Canadian-born actress Fay Wray in scene from King Kong,' directed by Merian C. Cooper and Ernest B. Schoedsack, 1933. (Photo by Alfred Eisenstaedt/The LIFE Picture Collection via Getty Images) - Credit: The LIFE Picture Collection via

TIM WALKER recalls his conversation with the famed King Kong actress.

The producer told Fay Wray that she was going to have ‘the tallest, darkest leading man in Hollywood’ and she optimistically thought it might be Cary Grant. It turned out to be a giant ape – or at least an 18-inch model of one that was made to look a lot bigger with some technical wizardry – and she was to play his love interest. The film was King Kong.

Wray was a feisty 82 when I caught up with her as she was promoting her memoirs, which she’d amusingly entitled On the Other Hand. There was a picture of her on the cover being held in King Kong’s left paw. A part in a classic can weigh heavily on an actor – it’s all the fans ever want to talk about for decades and it inevitably results in typecasting – but Wray knew the moment she saw the script that this was the film that was going to make her name.

‘The part was going to go to Jean Harlow, but she’d had contractual obligations elsewhere and someone suggested me,’ she told me, self-deprecatingly. ‘I jumped at it because I could see that it had a marvellous charm about it. It was such a silly story really, but I knew they’d make it beautifully and indeed they did. You really can’t fault it, even today. The special effects were way ahead of their time, but it isn’t even those that make the picture so special. It’s the way it makes you care about Kong, so that when eventually he falls to his death from the Empire State Building, it’s hard not to shed a tear.’

She had allowed her hair to turn iron grey, but her lipstick was bright red and she had retained a definite twinkle in her eyes. She seemed somewhat startled still to be alive. ‘I am about the only person that appears in my book who has a pulse,’ she said. ‘I think though it will do well as nobody will ever forget the stars of the golden age of Hollywood. They forget them these days, of course, but then again they don’t have so much class.’

Still, Wray said making King Kong wasn’t so terribly glamorous. ‘Quite frankly, it was more of an endurance test. The rear-projection process we used making that film – me having to pretend to see the gigantic Kong that would later be added in by the special effects boys – was exhausting. There was one scene that – I kid you not – required me to work for 22 hours without a break. It was hard to summon up much energy towards the end when the director shouted ‘scream, scream for your life, Fay!”

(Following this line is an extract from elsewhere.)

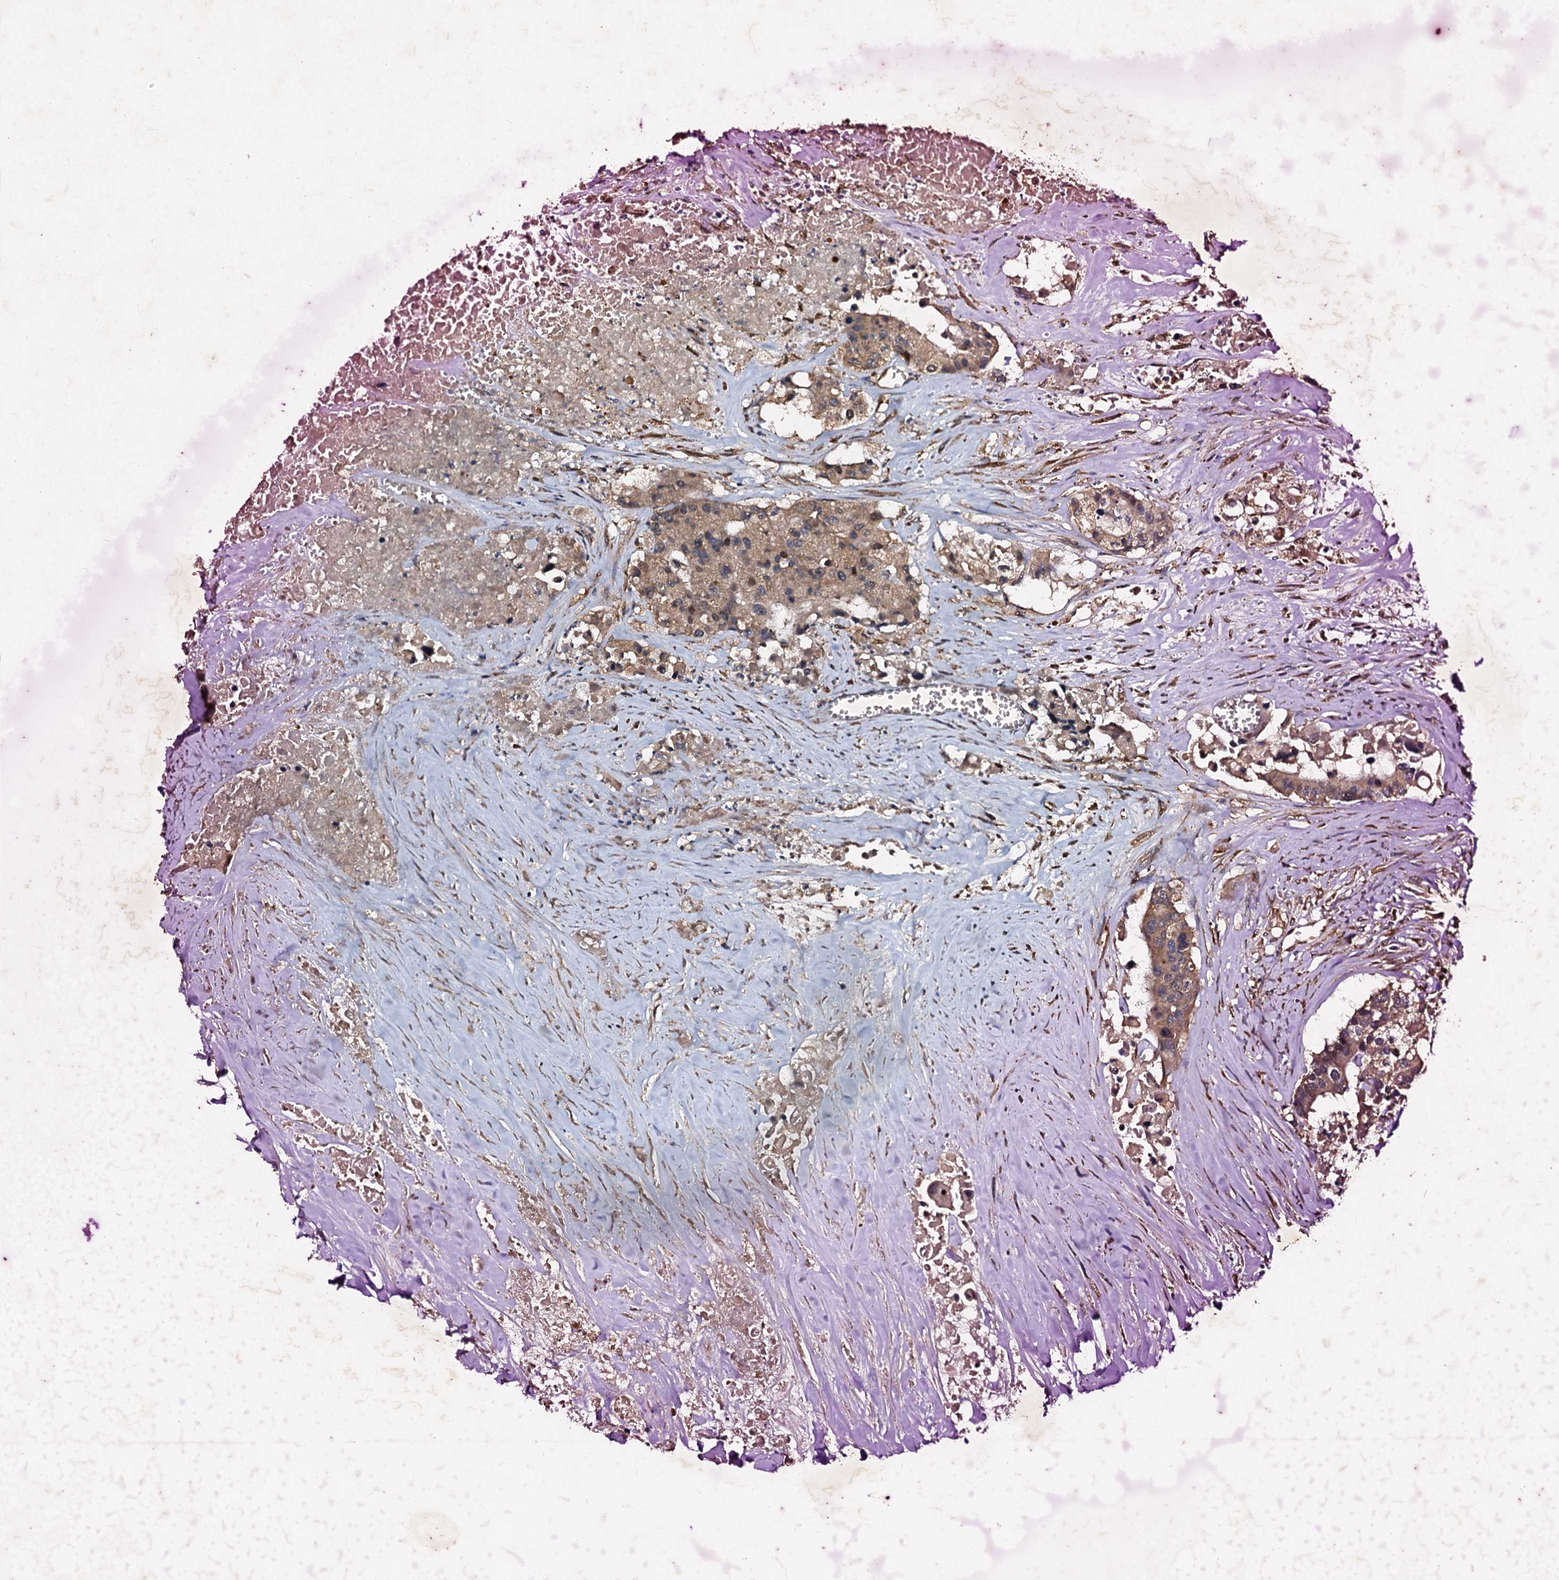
{"staining": {"intensity": "moderate", "quantity": ">75%", "location": "cytoplasmic/membranous"}, "tissue": "colorectal cancer", "cell_type": "Tumor cells", "image_type": "cancer", "snomed": [{"axis": "morphology", "description": "Adenocarcinoma, NOS"}, {"axis": "topography", "description": "Colon"}], "caption": "Tumor cells display medium levels of moderate cytoplasmic/membranous staining in approximately >75% of cells in colorectal adenocarcinoma.", "gene": "ADAMTS10", "patient": {"sex": "male", "age": 77}}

Other scenes put her in physical danger. ‘The close-up scenes when I was in Kong’s paw were done with the thing attached to a lever that could be raised or lowered, but sometimes the fingers that were supposed to be holding me became loose and I had to shout at the props man when it looked like they were about to snap off and fall to the ground along with me.’

She felt the film had aged remarkably well, all things considered, and it was all worth the effort. ‘Sometimes you find yourself making a film where it’s really just a job for everyone involved – no one really cares about it, one way or the other – but with King Kong everyone involved was a total perfectionist. I think that was really what made it worth so much more than the sum of its parts. I think if any other group of individuals had got together to make that film it would almost certainly have descended into farce. We took it incredibly seriously.’

She had never appeared in a real classic before King Kong and nor did she after it, and, although three-times married, she joked that the mighty ape was the most enduring love affair of her life. When, in 2004, Peter Jackson suggested she appear in a small cameo in his upcoming remake of King Kong, she had no hesitation in declining and pointedly let it be known she felt the original Kong could only ever be the true King. When she died later that year at the grand age of 97, the lights of the Empire State Building – where she’d played her last big scene with Kong – were lowered in her honour.